The cases for these hypothetical people who were born in the U.S. but whose citizenship is being challenged would almost certainly make their way to the Supreme Court. Once the cases get to the Supreme Court, it would be up to the ultra-right 6-3 majority to decide if they want to upend over 100 years of legal precedent to deny citizenship to people born in the U.S. If they ruled in favor of the government, it would be a disaster. An aggressive, proto-fascist government could immediately begin detaining anyone whose parents, grandparents, or ancestors even further back, cannot be shown to have had lawful immigration status. A Republican administration would weaponize this against the Latino community and try to deport people who are rightfully U.S. citizens and have lived here all of their lives. They would almost certainly target people in swing states in order to try and sway presidential elections in their favor, just like they do with gerrymandering and voter purges.
If the Supreme Court struck down birthright citizenship for children of undocumented immigrants in the 14th Amendment, it would be up to Congress to pass a law to restore that right. I am sure that whatever citizenship law they pass would be worse than what we have now: The only question is, “How much worse would it be?” Needless to say, this would be a nightmare. People would be locked up in ICE detention, they’d lose their right to vote, and the door would be wide open for a whole host of abuses. It would be the end of the America that we have known for our whole lives.
Birthright Citizenship Is Good for America
Although I think the nightmare scenario I outlined above is the most immediately compelling reason to keep our current interpretation of the 14th Amendment in place, I also want to highlight some of the positive benefits that it brings.
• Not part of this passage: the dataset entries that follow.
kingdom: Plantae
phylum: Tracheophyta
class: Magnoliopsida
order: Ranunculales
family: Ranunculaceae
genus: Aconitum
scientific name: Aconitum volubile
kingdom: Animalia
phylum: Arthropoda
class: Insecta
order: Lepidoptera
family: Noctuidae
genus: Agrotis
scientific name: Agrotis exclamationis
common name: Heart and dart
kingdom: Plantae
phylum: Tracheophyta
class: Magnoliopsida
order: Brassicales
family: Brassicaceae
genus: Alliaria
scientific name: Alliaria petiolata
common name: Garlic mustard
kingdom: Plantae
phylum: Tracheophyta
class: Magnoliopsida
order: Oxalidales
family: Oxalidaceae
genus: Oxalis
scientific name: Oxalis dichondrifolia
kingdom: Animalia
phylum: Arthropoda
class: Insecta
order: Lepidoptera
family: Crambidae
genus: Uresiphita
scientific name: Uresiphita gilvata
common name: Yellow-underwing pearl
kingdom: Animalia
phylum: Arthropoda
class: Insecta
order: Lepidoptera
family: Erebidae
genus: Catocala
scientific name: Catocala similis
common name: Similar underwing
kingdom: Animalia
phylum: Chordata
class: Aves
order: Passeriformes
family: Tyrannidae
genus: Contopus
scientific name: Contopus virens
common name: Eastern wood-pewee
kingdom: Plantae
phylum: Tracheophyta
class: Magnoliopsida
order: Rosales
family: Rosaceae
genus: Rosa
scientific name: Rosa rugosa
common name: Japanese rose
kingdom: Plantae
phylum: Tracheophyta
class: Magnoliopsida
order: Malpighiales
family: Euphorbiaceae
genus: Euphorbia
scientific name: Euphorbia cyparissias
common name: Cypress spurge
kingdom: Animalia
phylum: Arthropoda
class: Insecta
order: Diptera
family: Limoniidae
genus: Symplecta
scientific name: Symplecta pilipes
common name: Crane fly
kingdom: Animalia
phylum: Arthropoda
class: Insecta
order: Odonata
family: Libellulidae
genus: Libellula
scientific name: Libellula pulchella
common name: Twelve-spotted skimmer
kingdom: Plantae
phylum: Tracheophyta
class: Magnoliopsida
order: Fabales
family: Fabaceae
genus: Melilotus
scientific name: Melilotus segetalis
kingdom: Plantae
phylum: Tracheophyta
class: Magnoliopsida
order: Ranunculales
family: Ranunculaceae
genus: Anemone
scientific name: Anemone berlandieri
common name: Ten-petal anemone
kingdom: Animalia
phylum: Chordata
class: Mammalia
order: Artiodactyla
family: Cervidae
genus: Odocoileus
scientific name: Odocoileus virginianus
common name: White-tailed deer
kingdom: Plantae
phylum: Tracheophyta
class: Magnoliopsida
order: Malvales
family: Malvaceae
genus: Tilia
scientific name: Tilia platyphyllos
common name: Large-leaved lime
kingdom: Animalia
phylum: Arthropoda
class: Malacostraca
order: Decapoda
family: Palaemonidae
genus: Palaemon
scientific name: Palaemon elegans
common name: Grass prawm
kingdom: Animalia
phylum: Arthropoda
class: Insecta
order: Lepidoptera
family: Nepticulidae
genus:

First, having more citizens raises the gross domestic product and the standard of living for all. Second, having more foreign born citizens expands U.S. soft power and gives us immeasurable cultural and linguistic connections with the rest of the world. Third, it helps prevent people from becoming stateless, which is a humanitarian catastrophe that no one should have to face. Fourth, it expands the U.S. tax base and helps attract more talent from around the world.
As I mentioned before, there isn’t really a good argument against having more citizens. The only policy argument I hear is that it encourages illegal immigration, which I have discussed above. This leads me to conclude that those pushing against birthright citizenship are motivated by other factors, most likely based on political calculations about how they think children of immigrants will vote, or based on racism.
In conclusion, we need to defend the concept of birthright citizenship as enshrined in the 14th Amendment. When Republicans attack it, we need to rhetorically punch back, talk about the benefits of birthright citizenship, and ask them why they want politicians to weaponize the concept of who is and who is not a citizen. We also need to make sure that judges who are nominated to our federal courts, as well as Supreme Court justices, correctly interpret the 14th Amendment to apply it to children of undocumented immigrants. Losing the protections of citizenship that we have enjoyed for the last 100 plus years would leave us with an unrecognizable, radically different country than we have today. It would truly represent a major step backward for our country.